Just say "But… You're drunk." Sad puppy eyes, and slight negative curvature of the mouth. Make it beyond clear that drunken sex isn't just distasteful and possibly date-rapetty bad, but downright tedious to consider for a Love Stallion™ like yourself. If you don't know quite how to pull the above off with your existing facial expression repetoire, you can practice in front of a mirror saying "my cruise ship room service waiter days are OVER, missy" with just your eyebrows for a few weeks. Practice, practice.
Then, optionally, "Let's do things that are fun to do when you're drunk, instead!" Happy birthday clown eyes, wild grin. Run outside and try to pee on whatever nighttime fauna are available in the vicinity. Sing an entire NWA album to a random member of her cell phone's contact list. Don't take advantage too much, but don't hesitate to lightly punish the overindulgent through sheer silliness and outright mockery. It's the only way they'll ever learn. You could be indirectly saving a life every time those bloodshot eyes are caught like dazed Pokémon on someone's Facebook wall.

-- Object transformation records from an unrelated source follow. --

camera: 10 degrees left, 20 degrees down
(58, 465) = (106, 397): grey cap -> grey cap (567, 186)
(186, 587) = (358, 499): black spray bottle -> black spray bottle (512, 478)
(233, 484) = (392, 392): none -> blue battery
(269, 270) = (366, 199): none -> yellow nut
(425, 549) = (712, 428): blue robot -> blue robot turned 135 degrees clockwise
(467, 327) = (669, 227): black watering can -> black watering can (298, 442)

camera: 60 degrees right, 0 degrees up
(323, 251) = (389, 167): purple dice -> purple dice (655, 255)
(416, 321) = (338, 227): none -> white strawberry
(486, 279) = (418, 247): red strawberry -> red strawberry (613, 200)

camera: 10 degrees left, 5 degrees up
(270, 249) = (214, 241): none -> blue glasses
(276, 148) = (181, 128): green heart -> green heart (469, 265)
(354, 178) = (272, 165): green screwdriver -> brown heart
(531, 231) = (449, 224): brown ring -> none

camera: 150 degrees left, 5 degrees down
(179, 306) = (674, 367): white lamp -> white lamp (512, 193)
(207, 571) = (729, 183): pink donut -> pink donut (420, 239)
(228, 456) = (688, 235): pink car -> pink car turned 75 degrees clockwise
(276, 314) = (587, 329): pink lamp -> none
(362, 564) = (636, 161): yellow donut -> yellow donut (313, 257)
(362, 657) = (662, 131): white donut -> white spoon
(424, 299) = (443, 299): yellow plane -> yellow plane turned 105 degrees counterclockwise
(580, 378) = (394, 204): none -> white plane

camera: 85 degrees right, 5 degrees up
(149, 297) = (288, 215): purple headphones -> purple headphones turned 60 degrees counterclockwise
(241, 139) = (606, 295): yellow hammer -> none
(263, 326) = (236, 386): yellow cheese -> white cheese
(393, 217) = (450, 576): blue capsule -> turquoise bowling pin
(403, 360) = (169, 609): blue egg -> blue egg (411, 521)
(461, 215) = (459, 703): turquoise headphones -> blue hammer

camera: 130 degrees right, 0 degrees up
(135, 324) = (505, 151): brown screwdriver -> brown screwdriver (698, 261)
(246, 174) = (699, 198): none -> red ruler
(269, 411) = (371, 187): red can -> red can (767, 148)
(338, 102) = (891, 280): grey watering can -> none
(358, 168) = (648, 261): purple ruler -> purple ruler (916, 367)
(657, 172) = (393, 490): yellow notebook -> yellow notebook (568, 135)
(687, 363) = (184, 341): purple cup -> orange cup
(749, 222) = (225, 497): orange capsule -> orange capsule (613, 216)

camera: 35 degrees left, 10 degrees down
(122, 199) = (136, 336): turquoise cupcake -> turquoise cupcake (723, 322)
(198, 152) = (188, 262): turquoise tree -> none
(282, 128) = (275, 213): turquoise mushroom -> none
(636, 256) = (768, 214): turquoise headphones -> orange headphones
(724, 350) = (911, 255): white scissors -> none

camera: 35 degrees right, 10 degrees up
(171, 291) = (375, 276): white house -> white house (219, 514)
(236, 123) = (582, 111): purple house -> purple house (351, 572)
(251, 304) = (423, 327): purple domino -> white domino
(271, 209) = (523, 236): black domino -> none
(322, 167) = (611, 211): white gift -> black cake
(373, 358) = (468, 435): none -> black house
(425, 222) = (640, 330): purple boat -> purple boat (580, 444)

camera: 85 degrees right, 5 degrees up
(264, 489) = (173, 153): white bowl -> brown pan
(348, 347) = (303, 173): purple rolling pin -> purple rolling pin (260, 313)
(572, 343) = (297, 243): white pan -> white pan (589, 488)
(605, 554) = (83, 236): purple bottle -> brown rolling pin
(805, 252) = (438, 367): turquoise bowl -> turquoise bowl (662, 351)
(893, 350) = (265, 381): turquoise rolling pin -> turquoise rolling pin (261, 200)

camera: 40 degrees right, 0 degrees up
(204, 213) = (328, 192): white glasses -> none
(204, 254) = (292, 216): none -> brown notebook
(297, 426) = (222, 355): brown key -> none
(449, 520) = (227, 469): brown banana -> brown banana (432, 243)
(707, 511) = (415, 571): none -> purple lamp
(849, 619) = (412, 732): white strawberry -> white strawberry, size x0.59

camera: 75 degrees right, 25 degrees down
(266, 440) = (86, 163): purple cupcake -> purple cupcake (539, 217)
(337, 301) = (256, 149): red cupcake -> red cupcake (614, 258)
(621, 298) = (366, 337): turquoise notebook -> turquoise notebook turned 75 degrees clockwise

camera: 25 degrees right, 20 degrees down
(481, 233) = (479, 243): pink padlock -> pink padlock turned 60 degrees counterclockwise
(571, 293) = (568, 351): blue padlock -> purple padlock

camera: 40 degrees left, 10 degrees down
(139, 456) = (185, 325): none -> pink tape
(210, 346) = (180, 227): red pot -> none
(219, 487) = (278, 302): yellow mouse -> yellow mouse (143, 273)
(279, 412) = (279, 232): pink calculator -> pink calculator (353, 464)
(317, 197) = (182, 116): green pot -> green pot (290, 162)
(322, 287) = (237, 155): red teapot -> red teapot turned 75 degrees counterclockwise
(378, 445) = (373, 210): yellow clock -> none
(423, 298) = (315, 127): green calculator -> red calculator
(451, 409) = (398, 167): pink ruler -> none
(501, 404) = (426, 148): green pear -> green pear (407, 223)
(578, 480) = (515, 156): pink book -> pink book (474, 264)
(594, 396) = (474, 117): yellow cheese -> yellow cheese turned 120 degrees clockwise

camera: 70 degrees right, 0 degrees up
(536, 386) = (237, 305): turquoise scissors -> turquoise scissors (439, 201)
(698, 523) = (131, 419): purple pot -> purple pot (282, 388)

Be fun, entertaining, and make a clear effort to moderate between trying to sober her up a bit, and trying to keep her from hurling indoors. Call her a cab. Make sure there are enough pictures and videos that everyone at the party will remember what a wacky class act you are. You may even get a hungover thank you call the next day, which, if desired, you can be parlay into her taking you out for dinner by way of apology… And who knows where that might lead.
Homerun version: you get more than one hungover apology call. Sometimes women remember the crazy stuff that happened at a party, and just assume all that awesome was them. Feel free to date as many of these sheepish Sunday callers as you like… Just make sure to get an address from each, otherwise things might get a bit awkward when you realize you're dating roommates only after taking the second one back to her place for a naked twister nightcap (true story).